- _ASSIGNED TASK_
Write again exactly the lines in the listing below, starting at the line with "left elbow: (245, 468)" and ending at the line with "neck: (437, 178)", both included. Pictures are not copied.
════════════════
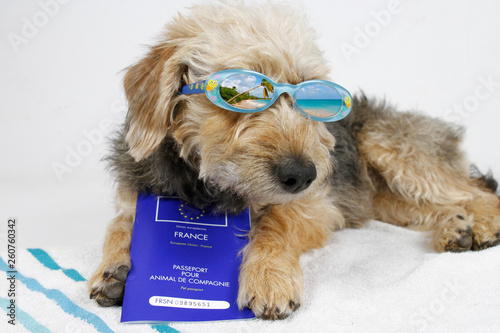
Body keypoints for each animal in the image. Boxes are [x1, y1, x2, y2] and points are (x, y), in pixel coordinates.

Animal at [90, 0, 500, 320]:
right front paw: (114, 268)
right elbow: (118, 225)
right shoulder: (135, 195)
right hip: (383, 200)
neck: (209, 189)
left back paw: (480, 225)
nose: (303, 174)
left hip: (395, 149)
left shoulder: (315, 204)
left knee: (480, 192)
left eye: (311, 94)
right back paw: (455, 228)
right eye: (237, 92)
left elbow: (278, 222)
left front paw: (268, 276)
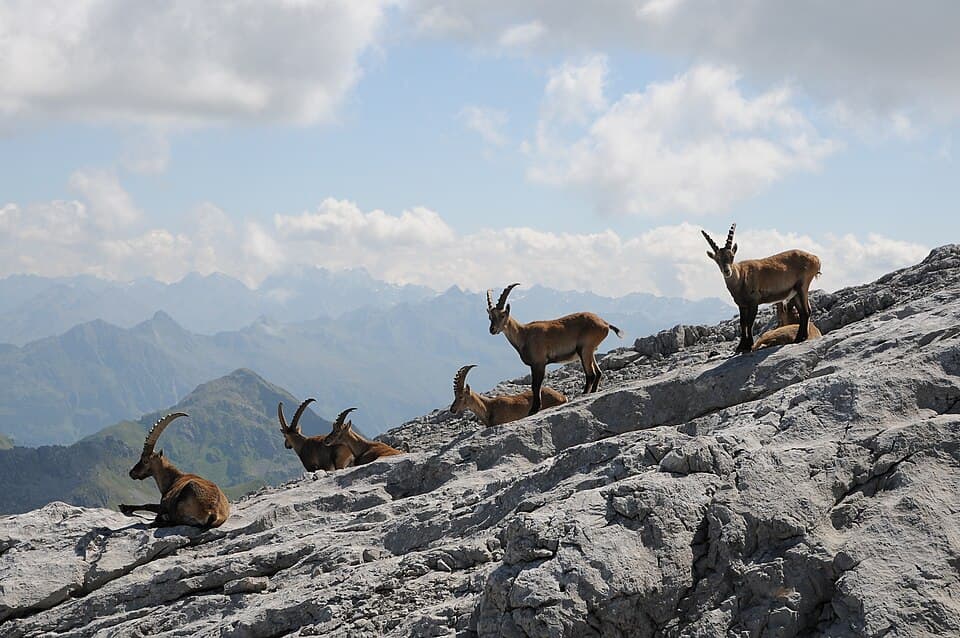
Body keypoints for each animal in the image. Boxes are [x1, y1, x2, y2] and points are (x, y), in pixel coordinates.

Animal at [487, 283, 622, 415]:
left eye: (502, 315)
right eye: (490, 316)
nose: (492, 330)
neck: (524, 335)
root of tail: (605, 324)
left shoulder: (540, 363)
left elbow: (536, 386)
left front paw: (534, 409)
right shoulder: (534, 365)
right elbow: (535, 385)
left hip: (585, 349)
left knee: (591, 374)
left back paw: (584, 394)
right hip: (589, 351)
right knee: (598, 373)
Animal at [702, 224, 821, 354]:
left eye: (732, 256)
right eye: (717, 259)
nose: (727, 271)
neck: (741, 276)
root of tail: (816, 258)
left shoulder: (754, 301)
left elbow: (749, 323)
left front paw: (748, 346)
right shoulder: (742, 305)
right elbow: (742, 323)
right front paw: (740, 347)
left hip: (803, 285)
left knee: (807, 310)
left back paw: (801, 338)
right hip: (795, 292)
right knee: (803, 312)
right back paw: (799, 338)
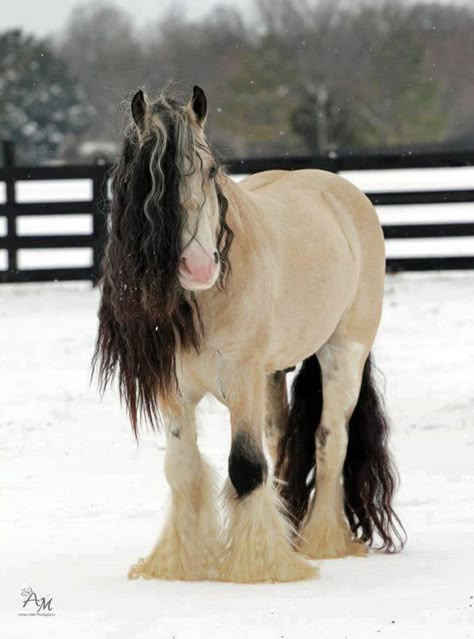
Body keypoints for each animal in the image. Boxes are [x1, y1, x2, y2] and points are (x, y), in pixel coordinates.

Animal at [94, 86, 406, 584]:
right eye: (147, 178)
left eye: (210, 170)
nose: (199, 267)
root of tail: (341, 192)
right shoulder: (174, 389)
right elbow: (183, 469)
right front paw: (181, 564)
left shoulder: (241, 379)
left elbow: (245, 468)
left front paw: (256, 566)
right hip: (273, 373)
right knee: (281, 438)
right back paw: (291, 530)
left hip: (343, 354)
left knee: (329, 440)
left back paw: (322, 541)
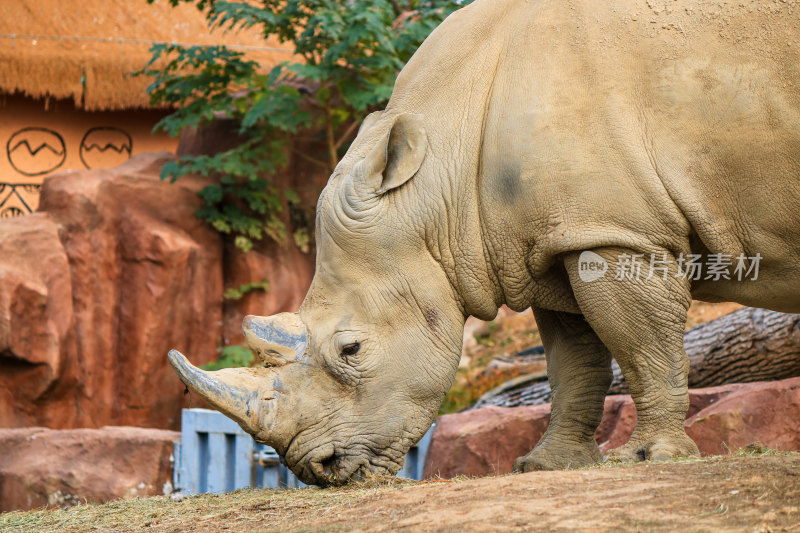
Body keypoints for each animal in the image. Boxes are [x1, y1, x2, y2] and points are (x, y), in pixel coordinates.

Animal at [167, 0, 800, 484]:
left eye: (351, 350)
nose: (318, 469)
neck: (437, 178)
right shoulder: (556, 242)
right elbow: (574, 364)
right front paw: (545, 467)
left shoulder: (616, 234)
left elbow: (646, 349)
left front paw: (650, 459)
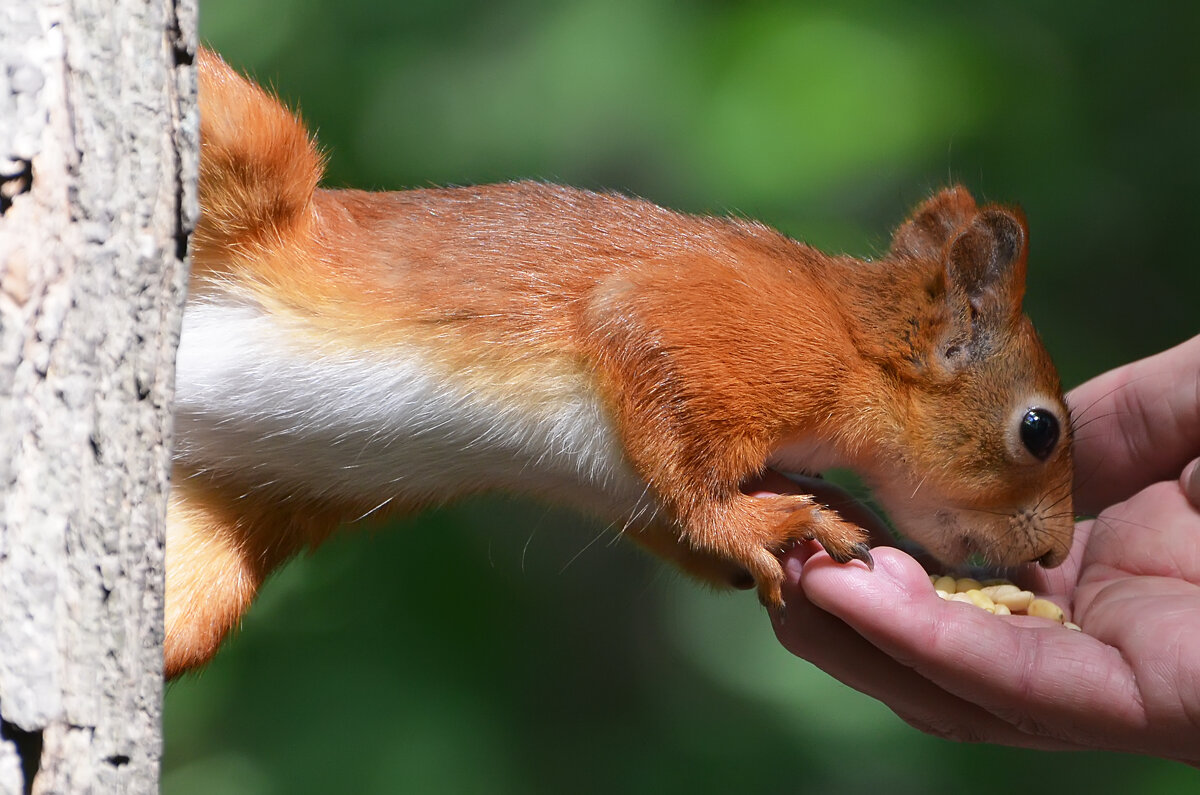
════════════════
- _YOUR RESPONSE_
left elbow: (245, 468)
left front paw: (256, 566)
right hip: (273, 373)
right knee: (281, 438)
right back paw: (291, 530)
left hip: (343, 354)
left knee: (329, 440)
left back paw: (322, 541)
Body keypoints for each animal in the image. Boxes are [x1, y1, x2, y2] and points are (x, y), in pixel coordinates.

Animal at [167, 0, 800, 484]:
left eye: (351, 350)
nose: (318, 469)
neck: (437, 178)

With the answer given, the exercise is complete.